◆ **Source excerpt**:
Tuesday, September 15, 2009

Getting Figgy With It



Enough with the tomatoes already.

The backyard figs have suddenly burst from green to deep purple and are behaving like typical toddlers. They want my attention and they want it NOW. And if I ignore them? They act out by throwing themselves on the ground.

Up until this year, I simply cut the figs in half, squeezed on a little lime juice and ate them greedily over the sink. If I was a little more ambitious, I'd make a simple salad of arugula greens, figs and shards of machego cheese (bitter, sweet and pungent).

This year, I followed the lead of the Food Librarian and made a fig tart. And guess what? It couldn't be simpler. Roll out the puff pastry. Crimp the edges. Scatter brown sugar over the crust. Arrange sliced figs. Top with melted butter and a little more brown sugar. Bake in a preheated 400 degree oven for about 15 minutes, or until the crust is brown.


A cheap tart: $2.00 for a sheet of puff pastry (from an Arenian market) topped with free figs



How to get "picky eater" to eat a fig? Make a fig tart. "This tastes like it came from a bakery."

As I write this, a small pot of drunken fig jam is cooking on the stove. (I'm not canning, so I divided the recipe by 8.) I have been craving fig jam ever since I spread goat cheese and the nectar on top of a cracker, thanks to poet Linda Dove. At the moment, my experiment at small-scale jam making does not look very jam-like, but we shall see.

In the meantime, there's always the tart. (The fig tart, that is. Not the toddler tart)

Fig Jam Upadate: It worked! Now that I've fig-ured that out, I just need to pick up a log of chevre.

30 comments:

AmyR said...

I made jam from our fig harvest this year. It was my first time making jam, and though I'm not a huge fan of figs, it was tasty. :(

Cafe Pasadena said...

Love figs!
I'm sending in my order now.
Go figure it.

Trish said...

enjoyed some figs last night while watching the Chargers-Raiders game (there ARE some benefits to have culinary Jews as friends)!

but I realized how tired I am and how dyslexic I am when I read the Fig Tart line and wondered WHAT a "tig" was and how it might...well anyway...

the TART sounds wonderful...enjoy!

this is me, signing off, going to bed before I confuse anything else dangerously tonight!

The Food Librarian said...

Yummy! Your tart looks wonderful! You are soooo lucky to have figs in your backyard. I'm envious of your big farm! - mary

Angie said...

wow..I have figs and never know what to do with tham..thanks!

marinik said...

oh my that tart looks delish... i love figs too, i love to eat them with a nice pungent cheese yummm. :)

altadenahiker said...

I'm not much of a fig eater, but Linda's jam could convert me.

altadenahiker said...

Oh, and your tart is lovely.

Susan C said...

Amy, Good for you for your jam making! It's a great way to prevent fallen figs.

CP, I'll save some figs for you.

Trish, At least you didn't think I was a big tart.

Mary, Thanks again for the inspiration! I'm not a real baker like you, so this is just my speed.

Angie, And I highly recommed that fig jam. I'll post the measurements for a tiny batch later.

Mari, You're so right about figs going well with a pungent cheese. MMM!

AH, So right about Linda's jam. And thanks. Nature makes the loveliest baked goods.

Trish said...

well, I wasn't going to say anything...;-)

with fresher eyes, it all looks delish!

Data items:
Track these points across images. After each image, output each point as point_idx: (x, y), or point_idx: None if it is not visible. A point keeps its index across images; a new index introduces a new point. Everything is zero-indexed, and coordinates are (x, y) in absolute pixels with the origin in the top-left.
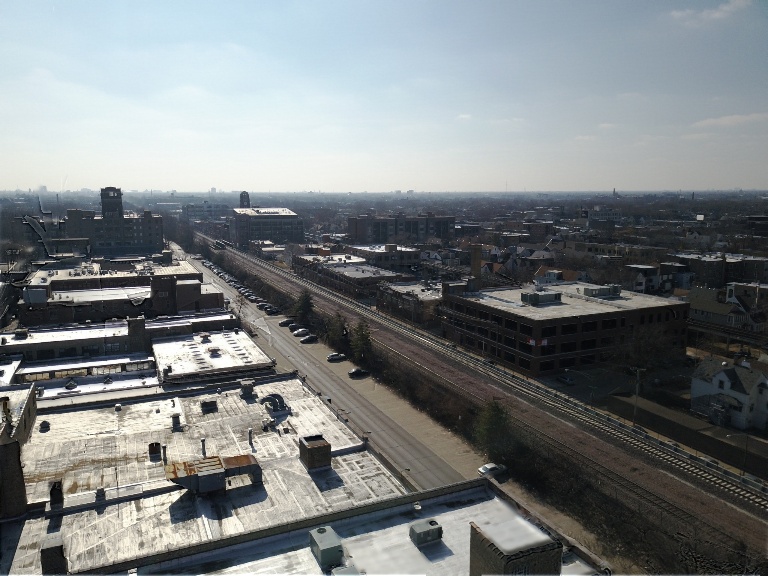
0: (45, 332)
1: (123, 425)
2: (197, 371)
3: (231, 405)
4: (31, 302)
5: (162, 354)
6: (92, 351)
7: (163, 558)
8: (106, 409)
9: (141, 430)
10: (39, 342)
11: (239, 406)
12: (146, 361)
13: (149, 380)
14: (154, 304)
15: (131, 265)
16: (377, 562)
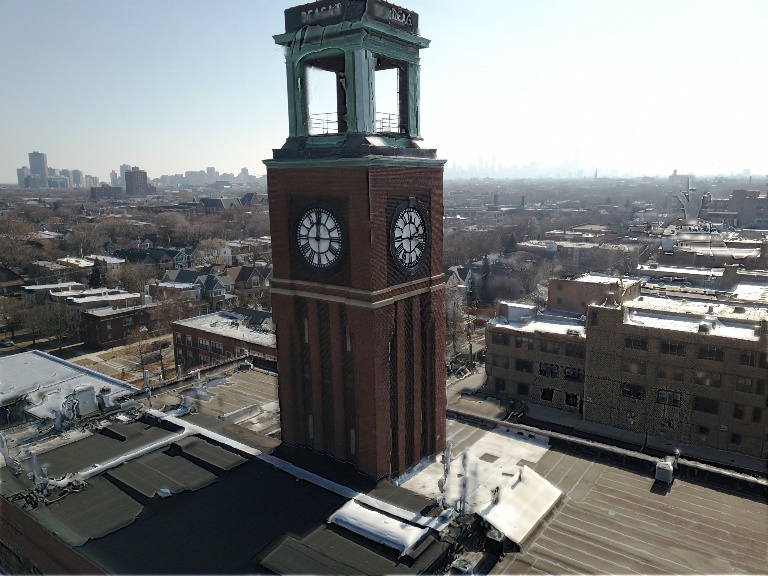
0: (669, 268)
1: (681, 306)
2: (755, 300)
3: (755, 313)
4: (663, 246)
5: (739, 290)
6: (694, 283)
7: (647, 311)
8: (677, 300)
9: (688, 309)
10: (662, 271)
11: (760, 314)
12: (727, 293)
13: (709, 291)
14: (760, 262)
15: (761, 235)
16: (729, 331)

◆ **Exercises**:
A) Name every ingredient that the blog post about figs says goes into the fig tart.
B) Render this sentence from the blog post about figs in Spanish: "The backyard figs have suddenly burst from green to deep purple and are behaving like typical toddlers."
C) Pick up the blog post about figs and its comments after the final line shown, and keep writing.
These lines have nothing to do with the blog post about figs.

◆ **Exercise answers**:
A) Puff pastry, brown sugar, sliced figs, melted butter

B) Los higos del patio trasero han pasado de repente del verde al morado intenso y se comportan como típicos niños pequeños.

C)
am looking forward to dinner with friends Friday night as someone has promised to bring a kosher for Trish fig tart--homemade from figs in their yard.

Linda Dove said...

Hey, thanks for the shout out! I'd love to hear how the black missions compared to the brown turkeys. My fig harvest has been done for several weeks, although I may get a few yet in the last little eensy ripening before the leaves fall...

by the way, I tweaked that recipe a bit when I made the jam: more lemon peel ('cause I'm a sucker for citrus), and pectin--'cause I like a thick jam.

Your tart is beautiful.

Jean Spitzer said...

The tart looks wonderful, and the reminder that one can make a small amount of jam and not bother with canning is timely for me because I think that that's all I have ambition for at this time.

Margaret said...

I am jealous of all you fig people. I can't even get my lemon tree to grow lemons. I must be the worst gardener ever.

Mary said...

I love your tart. It really looks delicious.

Desiree said...

If you have a log jam with fig jam quality control--I'm your maven~

pasadenaadjacent said...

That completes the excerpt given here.